Molecular computing
is an emerging field to which chemistry, biophysics, molecular biology,
electronic engineering, solid state physics and computer science contribute to
a large extent. It involves the encoding, manipulation and retrieval of
information at a macromolecular level in contrast to the current techniques,
which accomplish the above functions via 1C miniaturization of bulk devices.

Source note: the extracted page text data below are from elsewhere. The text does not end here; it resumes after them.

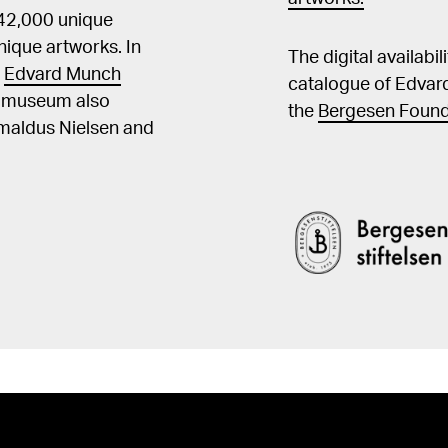
 42,000 unique
ique artworks. In
The digital availabi
t
Edvard Munch
catalogue of Edvar
he museum also
the
Bergesen Found
Amaldus Nielsen and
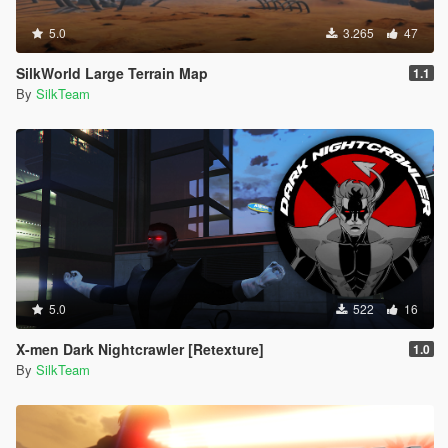
5.0
3.265
47
SilkWorld Large Terrain Map
1.1
By
SilkTeam
5.0
522
16
X-men Dark Nightcrawler [Retexture]
1.0
By
SilkTeam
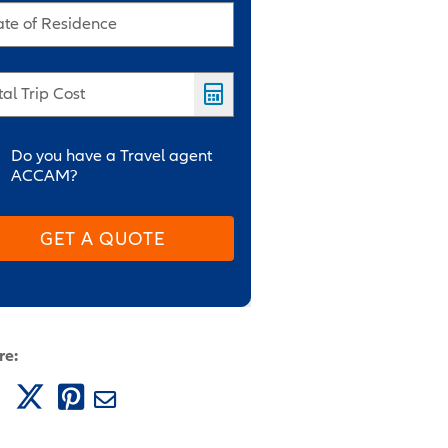
ate of Residence
tal Trip Cost
Do you have a Travel agent
ACCAM?
GET A QUOTE
re:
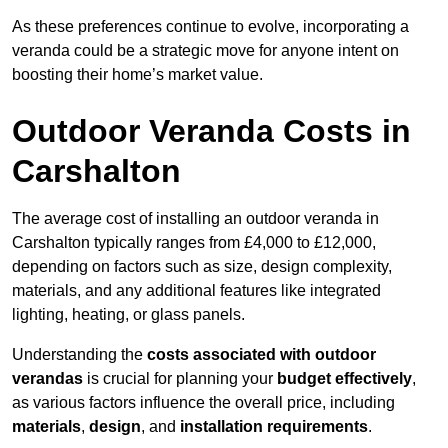
As these preferences continue to evolve, incorporating a
veranda could be a strategic move for anyone intent on
boosting their home’s market value.
Outdoor Veranda Costs in
Carshalton
The average cost of installing an outdoor veranda in
Carshalton typically ranges from £4,000 to £12,000,
depending on factors such as size, design complexity,
materials, and any additional features like integrated
lighting, heating, or glass panels.
Understanding the
costs associated with outdoor
verandas
is crucial for planning your
budget effectively
,
as various factors influence the overall price, including
materials
,
design
, and
installation requirements
.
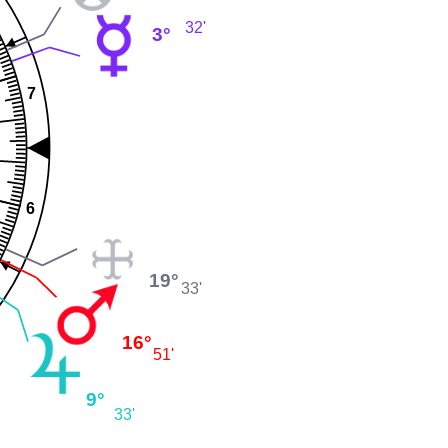
32'
3°
7
6
19°
33'
16°
51'
9°
33'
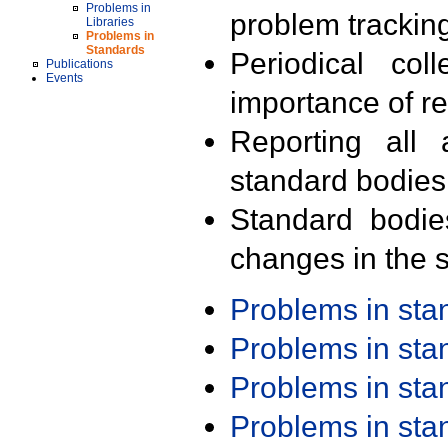
Problems in
problem trackin
Libraries
Problems in
Standards
Periodical col
Publications
Events
importance of r
Reporting all 
standard bodies
Standard bodie
changes in the s
Problems in st
Problems in st
Problems in st
Problems in st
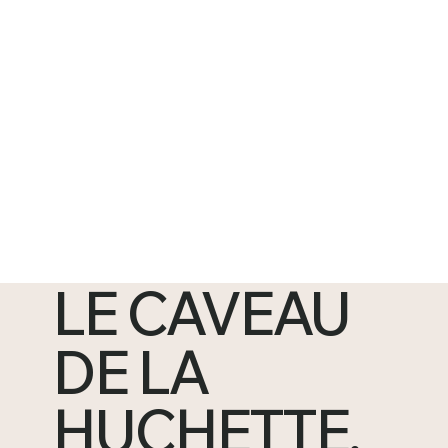
LE CAVEAU
DE LA
HUCHETTE,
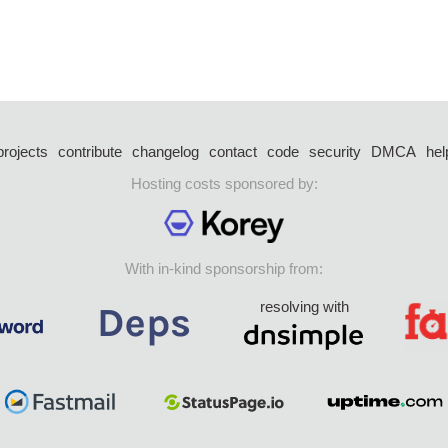
projects
contribute
changelog
contact
code
security
DMCA
hel
Hosting costs sponsored by:
With in-kind sponsorship from:
resolving with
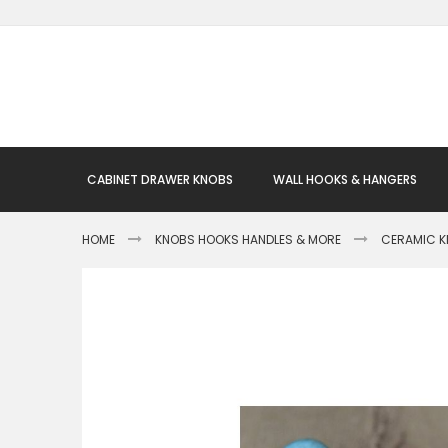
Skip
to
Content
CABINET DRAWER KNOBS
WALL HOOKS & HANGERS
HOME
KNOBS HOOKS HANDLES & MORE
CERAMIC 
Skip
to
the
end
of
the
images
gallery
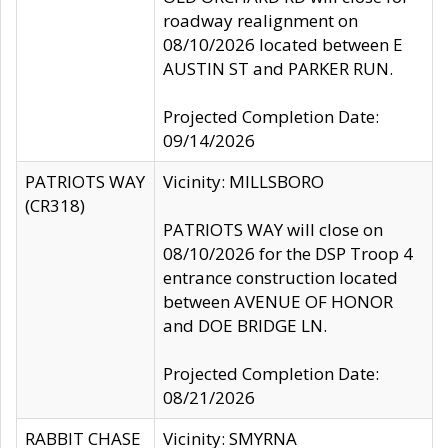
roadway realignment on
08/10/2026 located between E
AUSTIN ST and PARKER RUN.
Projected Completion Date:
09/14/2026
PATRIOTS WAY
Vicinity: MILLSBORO
(CR318)
PATRIOTS WAY will close on
08/10/2026 for the DSP Troop 4
entrance construction located
between AVENUE OF HONOR
and DOE BRIDGE LN.
Projected Completion Date:
08/21/2026
RABBIT CHASE
Vicinity: SMYRNA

The biological systems have unique abilities such as pattern recognition,
learning, self-assembly and self-reproduction as well as high speed and
parallel information processing. The aim of this article is to exploit these
characteristics to build computing systems, which have many advantages over
their inorganic counterparts.
DNA computing began
in 1994 when Leonard Adleman proved that DNA computing was possible by finding
a solution to a real- problem, a Hamiltonian Path Problem, known to us as the
Traveling Salesman Problem, with a molecular computer. In theoretical terms, some
scientists say the actual beginnings of DNA computation should be attributed to
Charles Bennett's work.
Adleman, now
considered the father of DNA computing, is a professor at the University of
Southern California and spawned the field with his paper, "Molecular
Computation of Solutions of Combinatorial Problems." Since then, Adleman
has demonstrated how the massive parallelism of a trillion DNA strands can
simultaneously attack different aspects of a computation to crack even the
toughest combinatorial problems.
Biomolecular
computers have the real potential for solving problems of high computational
complexities and therefore, many problems are still associated with this field.
The difficulty of devising an interface is therefore the sensitive dependence
on a biological environment, susceptibility to degradation, senescence and
infection, etc. Nevertheless, it offers the best approach to human cognitive
equivalence. But like any radically new technology, there is a daunting
learning and manufacturing curve that must first be overcome before these
molecular devices can find a practical use in everyday life. They are still
five to ten years away from becoming a commercial reality.